Impact on Franchisors
There is significant uncertainty about the potential impact of the NLRB’s new joint employer standard on franchisors, and what types of indirect controls will or will not subject a franchisor to joint employer status under the NLRB's new ruling. The NLRB noted in its decision that the particularized features of franchisor/franchisee relationship were not present in the outsourcing context before it. The NLRB General Counsel's amicus brief also argued that the Board "should continue to exempt franchisors from joint employer status to the extent that their indirect control over employee working conditions is related to their legitimate interest in protecting the quality of their product or brand." In any event, franchisors should be prepared for claims against them for joint employer liability before the NLRB and elsewhere. In August, the NLRB Board denied a request by McDonalds for a detailed explanation of what it means to be a joint employer in the context of the cases pending against that franchise company.
Expectation of What’s to Come
Joint employer liability is a consistent line of attack in today's era of administrative and judicial enforcement of employment laws. It is likely that the barrage of labor-friendly decisions floated by this joint employer trend will continue. We anticipate the following will occur in the near term:
- Combined bargaining units with subcontractor and user firm employees (pending an upcoming decision from the NLRB inMiller & Anderson (Case No. 05-RC-079249));
- Unionized subcontractors or staffing agencies may try to negotiate or include sufficient controls over its employees' terms in the staffing contracts in order to create a joint employer relationship with the user firm, which would work to prevent or delay the re-negotiation or the termination of the staffing contract with the user firm.
- New joint employer standards from the DOL, EEOC and other federal agencies that mirror the NLRB's new broad standard; and
- Increased litigation in an attempt to extend employment liabilities for the outsourced or franchisee employees.

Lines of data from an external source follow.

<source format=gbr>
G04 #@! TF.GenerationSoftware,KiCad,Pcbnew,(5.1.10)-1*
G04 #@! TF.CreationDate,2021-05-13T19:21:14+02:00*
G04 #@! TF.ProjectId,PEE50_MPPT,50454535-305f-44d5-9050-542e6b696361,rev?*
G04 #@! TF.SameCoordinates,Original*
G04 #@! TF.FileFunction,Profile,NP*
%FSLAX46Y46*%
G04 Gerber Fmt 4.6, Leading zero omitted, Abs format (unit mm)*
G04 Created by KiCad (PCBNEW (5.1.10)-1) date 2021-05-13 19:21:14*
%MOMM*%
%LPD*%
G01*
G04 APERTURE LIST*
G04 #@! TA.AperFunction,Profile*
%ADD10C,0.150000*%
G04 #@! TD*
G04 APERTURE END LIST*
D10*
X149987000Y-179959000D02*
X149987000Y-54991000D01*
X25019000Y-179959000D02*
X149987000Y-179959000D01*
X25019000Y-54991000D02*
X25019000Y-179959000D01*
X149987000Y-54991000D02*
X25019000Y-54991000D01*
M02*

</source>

Steps U.S. Companies Should Consider Taking Now to Minimize Liability
- Reconsider the value of outsourcing certain functions, particularly in industries susceptible to unionization.

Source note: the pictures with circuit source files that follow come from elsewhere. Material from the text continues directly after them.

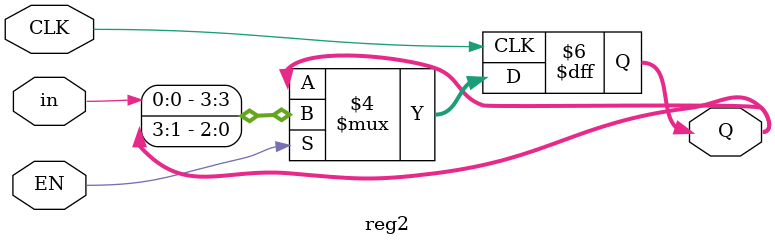
<source format=v>
module reg2(EN, in, CLK, Q);
parameter n = 4; 
input EN; 
input in; 
input CLK; 
output [n-1:0] Q; 
reg [n-1:0] Q;

initial Q = 4'b1001 ;
always @(posedge CLK) 
begin 
	if (EN) 
		Q={in,Q[n-1:1]}; 
		end 
		
endmodule
</source>
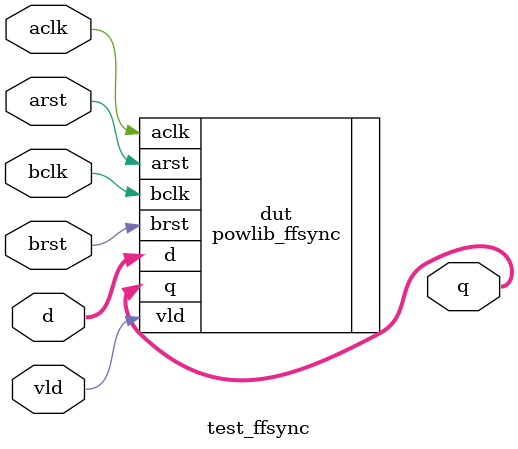
<source format=v>
`timescale 1ns / 1ps

module test_ffsync(d,q,aclk,bclk,arst,brst,vld);

  parameter                W    = 8;    // Width
  parameter        [W-1:0] INIT = 0;    // Initial value
  parameter                EAR  = 0;    // Enable asynchronous reset
  parameter                EVLD = 0;    // Enable valid
  parameter                S    = 3;    // Number of B clk domain stages
  input     wire   [W-1:0] d;           // Input data
  input     wire           vld;         // Valid  
  input     wire           aclk, bclk;  // Clock
  input     wire           arst, brst;  // Reset
  output    wire   [W-1:0] q;           // Output data  

  powlib_ffsync #(.W(W),.INIT(INIT),.EAR(EAR),.EVLD(EVLD),.S(S)) dut (.d(d),.q(q),.aclk(aclk),.bclk(bclk),
                                                                      .arst(arst),.brst(brst),.vld(vld));               
    
endmodule

</source>
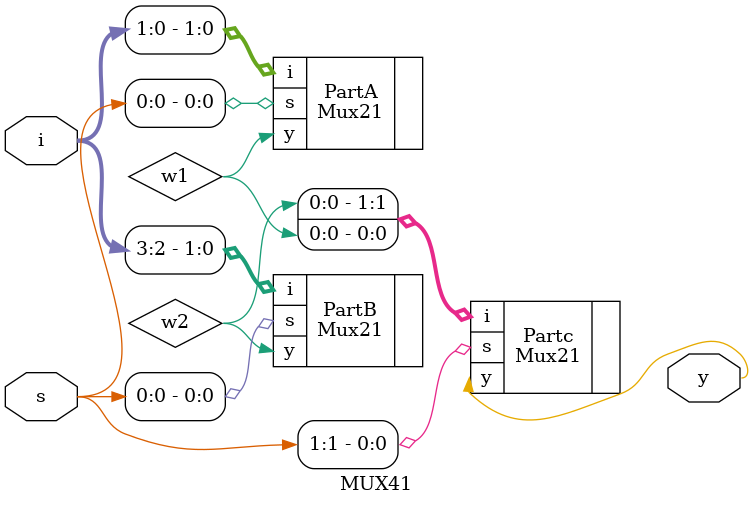
<source format=v>
`timescale 1ns / 1ps

module MUX41(
    input [3:0] i,
    input [1:0] s,
    output y
    );
    wire w1,w2;
    
    Mux21 PartA(
        .i(i[1:0]),
        .s(s[0]),
        .y(w1)
    );
    Mux21 PartB(
        .i(i[3:2]),
        .s(s[0]),
        .y(w2)
    );  
    Mux21 Partc(
        .i({w2,w1}),
        .s(s[1]),
        .y(y)
    );  
    
endmodule







</source>
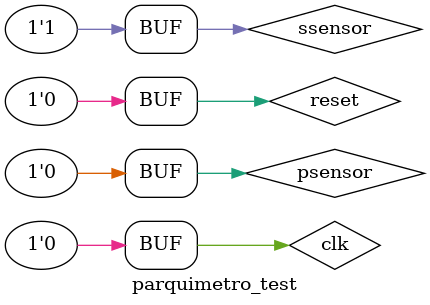
<source format=v>
`timescale 1ns / 1ps


module parquimetro_test;

	// Inputs
	reg psensor;
	reg ssensor;
	reg clk;
	reg reset;

	// Outputs
	wire [3:0] conteo;
	wire hubo_error;
	wire [2:0] state;

	// Instantiate the Unit Under Test (UUT)
	parquimetro uut (
		.psensor(psensor), 
		.ssensor(ssensor), 
		.clk(clk), 
		.reset(reset), 
		.conteo(conteo), 
		.hubo_error(hubo_error),
		.state(state)
	);

	localparam T = 20;
	always
	begin
		clk = 1'b1;
		#(T/2);
		clk = 1'b0;
		#(T/2);
	end
	initial begin
		// Initialize Inputs
		reset = 1;
		psensor = 0;
		ssensor = 0;
		
		// Wait 100 ns for global reset to finish
		#100;

		psensor = 1;
		ssensor = 0;
		reset = 0;

		#T
		
		psensor = 1;
		ssensor = 1;

		#T
		
		psensor = 1;
		ssensor = 0;

		#T
		
		psensor = 0;
		ssensor = 0;

		#T
		
		psensor = 1;
		ssensor = 0;

		#T
		
		psensor = 1;
		ssensor = 1;

		#T
		
		psensor = 1;
		ssensor = 0;

		#T
		
		psensor = 0;
		ssensor = 0;

		// Add stimulus here

		#T
		
		psensor = 0;
		ssensor = 1;
	

	end
      
endmodule


</source>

- Require broad indemnity protection in subcontracting and franchise agreements.
- Evaluate “control” language in contracts relating to labor and working terms and conditions, and eliminate those which will never be exercised or are not truly necessary
- Redouble efforts to separate day-to-day control over temporary or supplier employees, including in related documents. For example, policy and operations manuals, and staffing contracts, should all consistently make clear that:
- Decisions on employee hiring, firing, wages and hours, supervision, discipline, seniority, rates, work rules, schedules, and manners and methods of performance, are left within the contractor's or franchisee’s control as much as possible;
- Any guidance and recommendations on such terms provided by the user firm or franchisor are expressly recommended, but not mandatory;
- For franchise agreements in particular, link everything else (e.g., qualifications for managerial employees, employee training, uniforms and other operational requirements) to the protection of the brand.